§ Work order
Give the data again exactly, without images.
================
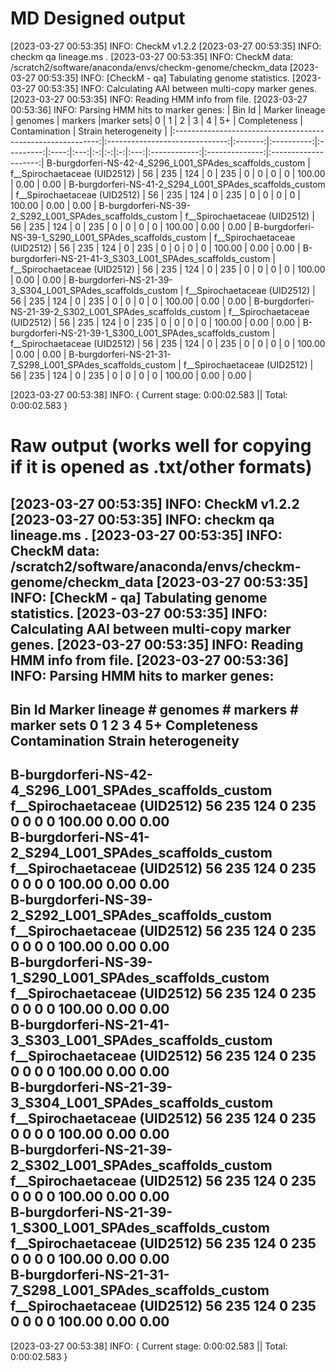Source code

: # MD Designed output

[2023-03-27 00:53:35] INFO: CheckM v1.2.2
[2023-03-27 00:53:35] INFO: checkm qa lineage.ms .
[2023-03-27 00:53:35] INFO: CheckM data: /scratch2/software/anaconda/envs/checkm-genome/checkm_data
[2023-03-27 00:53:35] INFO: [CheckM - qa] Tabulating genome statistics.
[2023-03-27 00:53:35] INFO: Calculating AAI between multi-copy marker genes.
[2023-03-27 00:53:35] INFO: Reading HMM info from file.
[2023-03-27 00:53:36] INFO: Parsing HMM hits to marker genes:
| Bin Id                                                      | Marker lineage                 | genomes |  markers   |marker sets|  0   | 1   | 2 | 3 | 4 | 5+  | Completeness | Contamination  | Strain heterogeneity |
|:-----------------------------------------------------------:|:------------------------------:|:-------:|:----------:|:---------:|:----:|:---:|:-:|:-:|:-:|:---:|:------------:|:--------------:|:--------------------:|
  B-burgdorferi-NS-42-4_S296_L001_SPAdes_scaffolds_custom     | f__Spirochaetaceae (UID2512)   |   56    |    235     |     124   |    0 | 235 | 0 | 0 | 0 | 0   |   100.00     |     0.00       |       0.00           |
  B-burgdorferi-NS-41-2_S294_L001_SPAdes_scaffolds_custom     | f__Spirochaetaceae (UID2512)   |   56    |    235     |     124   |    0 | 235 | 0 | 0 | 0 | 0   |   100.00     |     0.00       |       0.00           |
  B-burgdorferi-NS-39-2_S292_L001_SPAdes_scaffolds_custom     | f__Spirochaetaceae (UID2512)   |   56    |    235     |     124   |    0 | 235 | 0 | 0 | 0 | 0   |   100.00     |     0.00       |       0.00           |
  B-burgdorferi-NS-39-1_S290_L001_SPAdes_scaffolds_custom     | f__Spirochaetaceae (UID2512)   |   56    |    235     |     124   |    0 | 235 | 0 | 0 | 0 | 0   |   100.00     |     0.00       |       0.00           |
  B-burgdorferi-NS-21-41-3_S303_L001_SPAdes_scaffolds_custom  | f__Spirochaetaceae (UID2512)   |   56    |    235     |     124   |    0 | 235 | 0 | 0 | 0 | 0   |   100.00     |     0.00       |       0.00           |
  B-burgdorferi-NS-21-39-3_S304_L001_SPAdes_scaffolds_custom  | f__Spirochaetaceae (UID2512)   |   56    |    235     |     124   |    0 | 235 | 0 | 0 | 0 | 0   |   100.00     |     0.00       |       0.00           |
  B-burgdorferi-NS-21-39-2_S302_L001_SPAdes_scaffolds_custom  | f__Spirochaetaceae (UID2512)   |   56    |    235     |     124   |    0 | 235 | 0 | 0 | 0 | 0   |   100.00     |     0.00       |       0.00           |
  B-burgdorferi-NS-21-39-1_S300_L001_SPAdes_scaffolds_custom  | f__Spirochaetaceae (UID2512)   |   56    |    235     |     124   |    0 | 235 | 0 | 0 | 0 | 0   |   100.00     |     0.00       |       0.00           |
  B-burgdorferi-NS-21-31-7_S298_L001_SPAdes_scaffolds_custom  | f__Spirochaetaceae (UID2512)   |   56    |    235     |     124   |    0 | 235 | 0 | 0 | 0 | 0   |   100.00     |     0.00       |       0.00           |

[2023-03-27 00:53:38] INFO: { Current stage: 0:00:02.583 || Total: 0:00:02.583 }

# Raw output (works well for copying if it is opened as .txt/other formats) 

[2023-03-27 00:53:35] INFO: CheckM v1.2.2
[2023-03-27 00:53:35] INFO: checkm qa lineage.ms .
[2023-03-27 00:53:35] INFO: CheckM data: /scratch2/software/anaconda/envs/checkm-genome/checkm_data
[2023-03-27 00:53:35] INFO: [CheckM - qa] Tabulating genome statistics.
[2023-03-27 00:53:35] INFO: Calculating AAI between multi-copy marker genes.
[2023-03-27 00:53:35] INFO: Reading HMM info from file.
[2023-03-27 00:53:36] INFO: Parsing HMM hits to marker genes:
----------------------------------------------------------------------------------------------------------------------------------------------------------------------------------------------------------------------
  Bin Id                                                              Marker lineage          # genomes   # markers   # marker sets   0    1    2   3   4   5+   Completeness   Contamination   Strain heterogeneity  
----------------------------------------------------------------------------------------------------------------------------------------------------------------------------------------------------------------------
  B-burgdorferi-NS-42-4_S296_L001_SPAdes_scaffolds_custom      f__Spirochaetaceae (UID2512)       56         235           124        0   235   0   0   0   0       100.00           0.00               0.00          
  B-burgdorferi-NS-41-2_S294_L001_SPAdes_scaffolds_custom      f__Spirochaetaceae (UID2512)       56         235           124        0   235   0   0   0   0       100.00           0.00               0.00          
  B-burgdorferi-NS-39-2_S292_L001_SPAdes_scaffolds_custom      f__Spirochaetaceae (UID2512)       56         235           124        0   235   0   0   0   0       100.00           0.00               0.00          
  B-burgdorferi-NS-39-1_S290_L001_SPAdes_scaffolds_custom      f__Spirochaetaceae (UID2512)       56         235           124        0   235   0   0   0   0       100.00           0.00               0.00          
  B-burgdorferi-NS-21-41-3_S303_L001_SPAdes_scaffolds_custom   f__Spirochaetaceae (UID2512)       56         235           124        0   235   0   0   0   0       100.00           0.00               0.00          
  B-burgdorferi-NS-21-39-3_S304_L001_SPAdes_scaffolds_custom   f__Spirochaetaceae (UID2512)       56         235           124        0   235   0   0   0   0       100.00           0.00               0.00          
  B-burgdorferi-NS-21-39-2_S302_L001_SPAdes_scaffolds_custom   f__Spirochaetaceae (UID2512)       56         235           124        0   235   0   0   0   0       100.00           0.00               0.00          
  B-burgdorferi-NS-21-39-1_S300_L001_SPAdes_scaffolds_custom   f__Spirochaetaceae (UID2512)       56         235           124        0   235   0   0   0   0       100.00           0.00               0.00          
  B-burgdorferi-NS-21-31-7_S298_L001_SPAdes_scaffolds_custom   f__Spirochaetaceae (UID2512)       56         235           124        0   235   0   0   0   0       100.00           0.00               0.00          
----------------------------------------------------------------------------------------------------------------------------------------------------------------------------------------------------------------------
[2023-03-27 00:53:38] INFO: { Current stage: 0:00:02.583 || Total: 0:00:02.583 }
================
§ Task answer
Source code

: # MD Designed output

[2023-03-27 00:53:35] INFO: CheckM v1.2.2
[2023-03-27 00:53:35] INFO: checkm qa lineage.ms .
[2023-03-27 00:53:35] INFO: CheckM data: /scratch2/software/anaconda/envs/checkm-genome/checkm_data
[2023-03-27 00:53:35] INFO: [CheckM - qa] Tabulating genome statistics.
[2023-03-27 00:53:35] INFO: Calculating AAI between multi-copy marker genes.
[2023-03-27 00:53:35] INFO: Reading HMM info from file.
[2023-03-27 00:53:36] INFO: Parsing HMM hits to marker genes:
| Bin Id                                                      | Marker lineage                 | genomes |  markers   |marker sets|  0   | 1   | 2 | 3 | 4 | 5+  | Completeness | Contamination  | Strain heterogeneity |
|:-----------------------------------------------------------:|:------------------------------:|:-------:|:----------:|:---------:|:----:|:---:|:-:|:-:|:-:|:---:|:------------:|:--------------:|:--------------------:|
  B-burgdorferi-NS-42-4_S296_L001_SPAdes_scaffolds_custom     | f__Spirochaetaceae (UID2512)   |   56    |    235     |     124   |    0 | 235 | 0 | 0 | 0 | 0   |   100.00     |     0.00       |       0.00           |
  B-burgdorferi-NS-41-2_S294_L001_SPAdes_scaffolds_custom     | f__Spirochaetaceae (UID2512)   |   56    |    235     |     124   |    0 | 235 | 0 | 0 | 0 | 0   |   100.00     |     0.00       |       0.00           |
  B-burgdorferi-NS-39-2_S292_L001_SPAdes_scaffolds_custom     | f__Spirochaetaceae (UID2512)   |   56    |    235     |     124   |    0 | 235 | 0 | 0 | 0 | 0   |   100.00     |     0.00       |       0.00           |
  B-burgdorferi-NS-39-1_S290_L001_SPAdes_scaffolds_custom     | f__Spirochaetaceae (UID2512)   |   56    |    235     |     124   |    0 | 235 | 0 | 0 | 0 | 0   |   100.00     |     0.00       |       0.00           |
  B-burgdorferi-NS-21-41-3_S303_L001_SPAdes_scaffolds_custom  | f__Spirochaetaceae (UID2512)   |   56    |    235     |     124   |    0 | 235 | 0 | 0 | 0 | 0   |   100.00     |     0.00       |       0.00           |
  B-burgdorferi-NS-21-39-3_S304_L001_SPAdes_scaffolds_custom  | f__Spirochaetaceae (UID2512)   |   56    |    235     |     124   |    0 | 235 | 0 | 0 | 0 | 0   |   100.00     |     0.00       |       0.00           |
  B-burgdorferi-NS-21-39-2_S302_L001_SPAdes_scaffolds_custom  | f__Spirochaetaceae (UID2512)   |   56    |    235     |     124   |    0 | 235 | 0 | 0 | 0 | 0   |   100.00     |     0.00       |       0.00           |
  B-burgdorferi-NS-21-39-1_S300_L001_SPAdes_scaffolds_custom  | f__Spirochaetaceae (UID2512)   |   56    |    235     |     124   |    0 | 235 | 0 | 0 | 0 | 0   |   100.00     |     0.00       |       0.00           |
  B-burgdorferi-NS-21-31-7_S298_L001_SPAdes_scaffolds_custom  | f__Spirochaetaceae (UID2512)   |   56    |    235     |     124   |    0 | 235 | 0 | 0 | 0 | 0   |   100.00     |     0.00       |       0.00           |

[2023-03-27 00:53:38] INFO: { Current stage: 0:00:02.583 || Total: 0:00:02.583 }

# Raw output (works well for copying if it is opened as .txt/other formats) 

[2023-03-27 00:53:35] INFO: CheckM v1.2.2
[2023-03-27 00:53:35] INFO: checkm qa lineage.ms .
[2023-03-27 00:53:35] INFO: CheckM data: /scratch2/software/anaconda/envs/checkm-genome/checkm_data
[2023-03-27 00:53:35] INFO: [CheckM - qa] Tabulating genome statistics.
[2023-03-27 00:53:35] INFO: Calculating AAI between multi-copy marker genes.
[2023-03-27 00:53:35] INFO: Reading HMM info from file.
[2023-03-27 00:53:36] INFO: Parsing HMM hits to marker genes:
----------------------------------------------------------------------------------------------------------------------------------------------------------------------------------------------------------------------
  Bin Id                                                              Marker lineage          # genomes   # markers   # marker sets   0    1    2   3   4   5+   Completeness   Contamination   Strain heterogeneity  
----------------------------------------------------------------------------------------------------------------------------------------------------------------------------------------------------------------------
  B-burgdorferi-NS-42-4_S296_L001_SPAdes_scaffolds_custom      f__Spirochaetaceae (UID2512)       56         235           124        0   235   0   0   0   0       100.00           0.00               0.00          
  B-burgdorferi-NS-41-2_S294_L001_SPAdes_scaffolds_custom      f__Spirochaetaceae (UID2512)       56         235           124        0   235   0   0   0   0       100.00           0.00               0.00          
  B-burgdorferi-NS-39-2_S292_L001_SPAdes_scaffolds_custom      f__Spirochaetaceae (UID2512)       56         235           124        0   235   0   0   0   0       100.00           0.00               0.00          
  B-burgdorferi-NS-39-1_S290_L001_SPAdes_scaffolds_custom      f__Spirochaetaceae (UID2512)       56         235           124        0   235   0   0   0   0       100.00           0.00               0.00          
  B-burgdorferi-NS-21-41-3_S303_L001_SPAdes_scaffolds_custom   f__Spirochaetaceae (UID2512)       56         235           124        0   235   0   0   0   0       100.00           0.00               0.00          
  B-burgdorferi-NS-21-39-3_S304_L001_SPAdes_scaffolds_custom   f__Spirochaetaceae (UID2512)       56         235           124        0   235   0   0   0   0       100.00           0.00               0.00          
  B-burgdorferi-NS-21-39-2_S302_L001_SPAdes_scaffolds_custom   f__Spirochaetaceae (UID2512)       56         235           124        0   235   0   0   0   0       100.00           0.00               0.00          
  B-burgdorferi-NS-21-39-1_S300_L001_SPAdes_scaffolds_custom   f__Spirochaetaceae (UID2512)       56         235           124        0   235   0   0   0   0       100.00           0.00               0.00          
  B-burgdorferi-NS-21-31-7_S298_L001_SPAdes_scaffolds_custom   f__Spirochaetaceae (UID2512)       56         235           124        0   235   0   0   0   0       100.00           0.00               0.00          
----------------------------------------------------------------------------------------------------------------------------------------------------------------------------------------------------------------------
[2023-03-27 00:53:38] INFO: { Current stage: 0:00:02.583 || Total: 0:00:02.583 }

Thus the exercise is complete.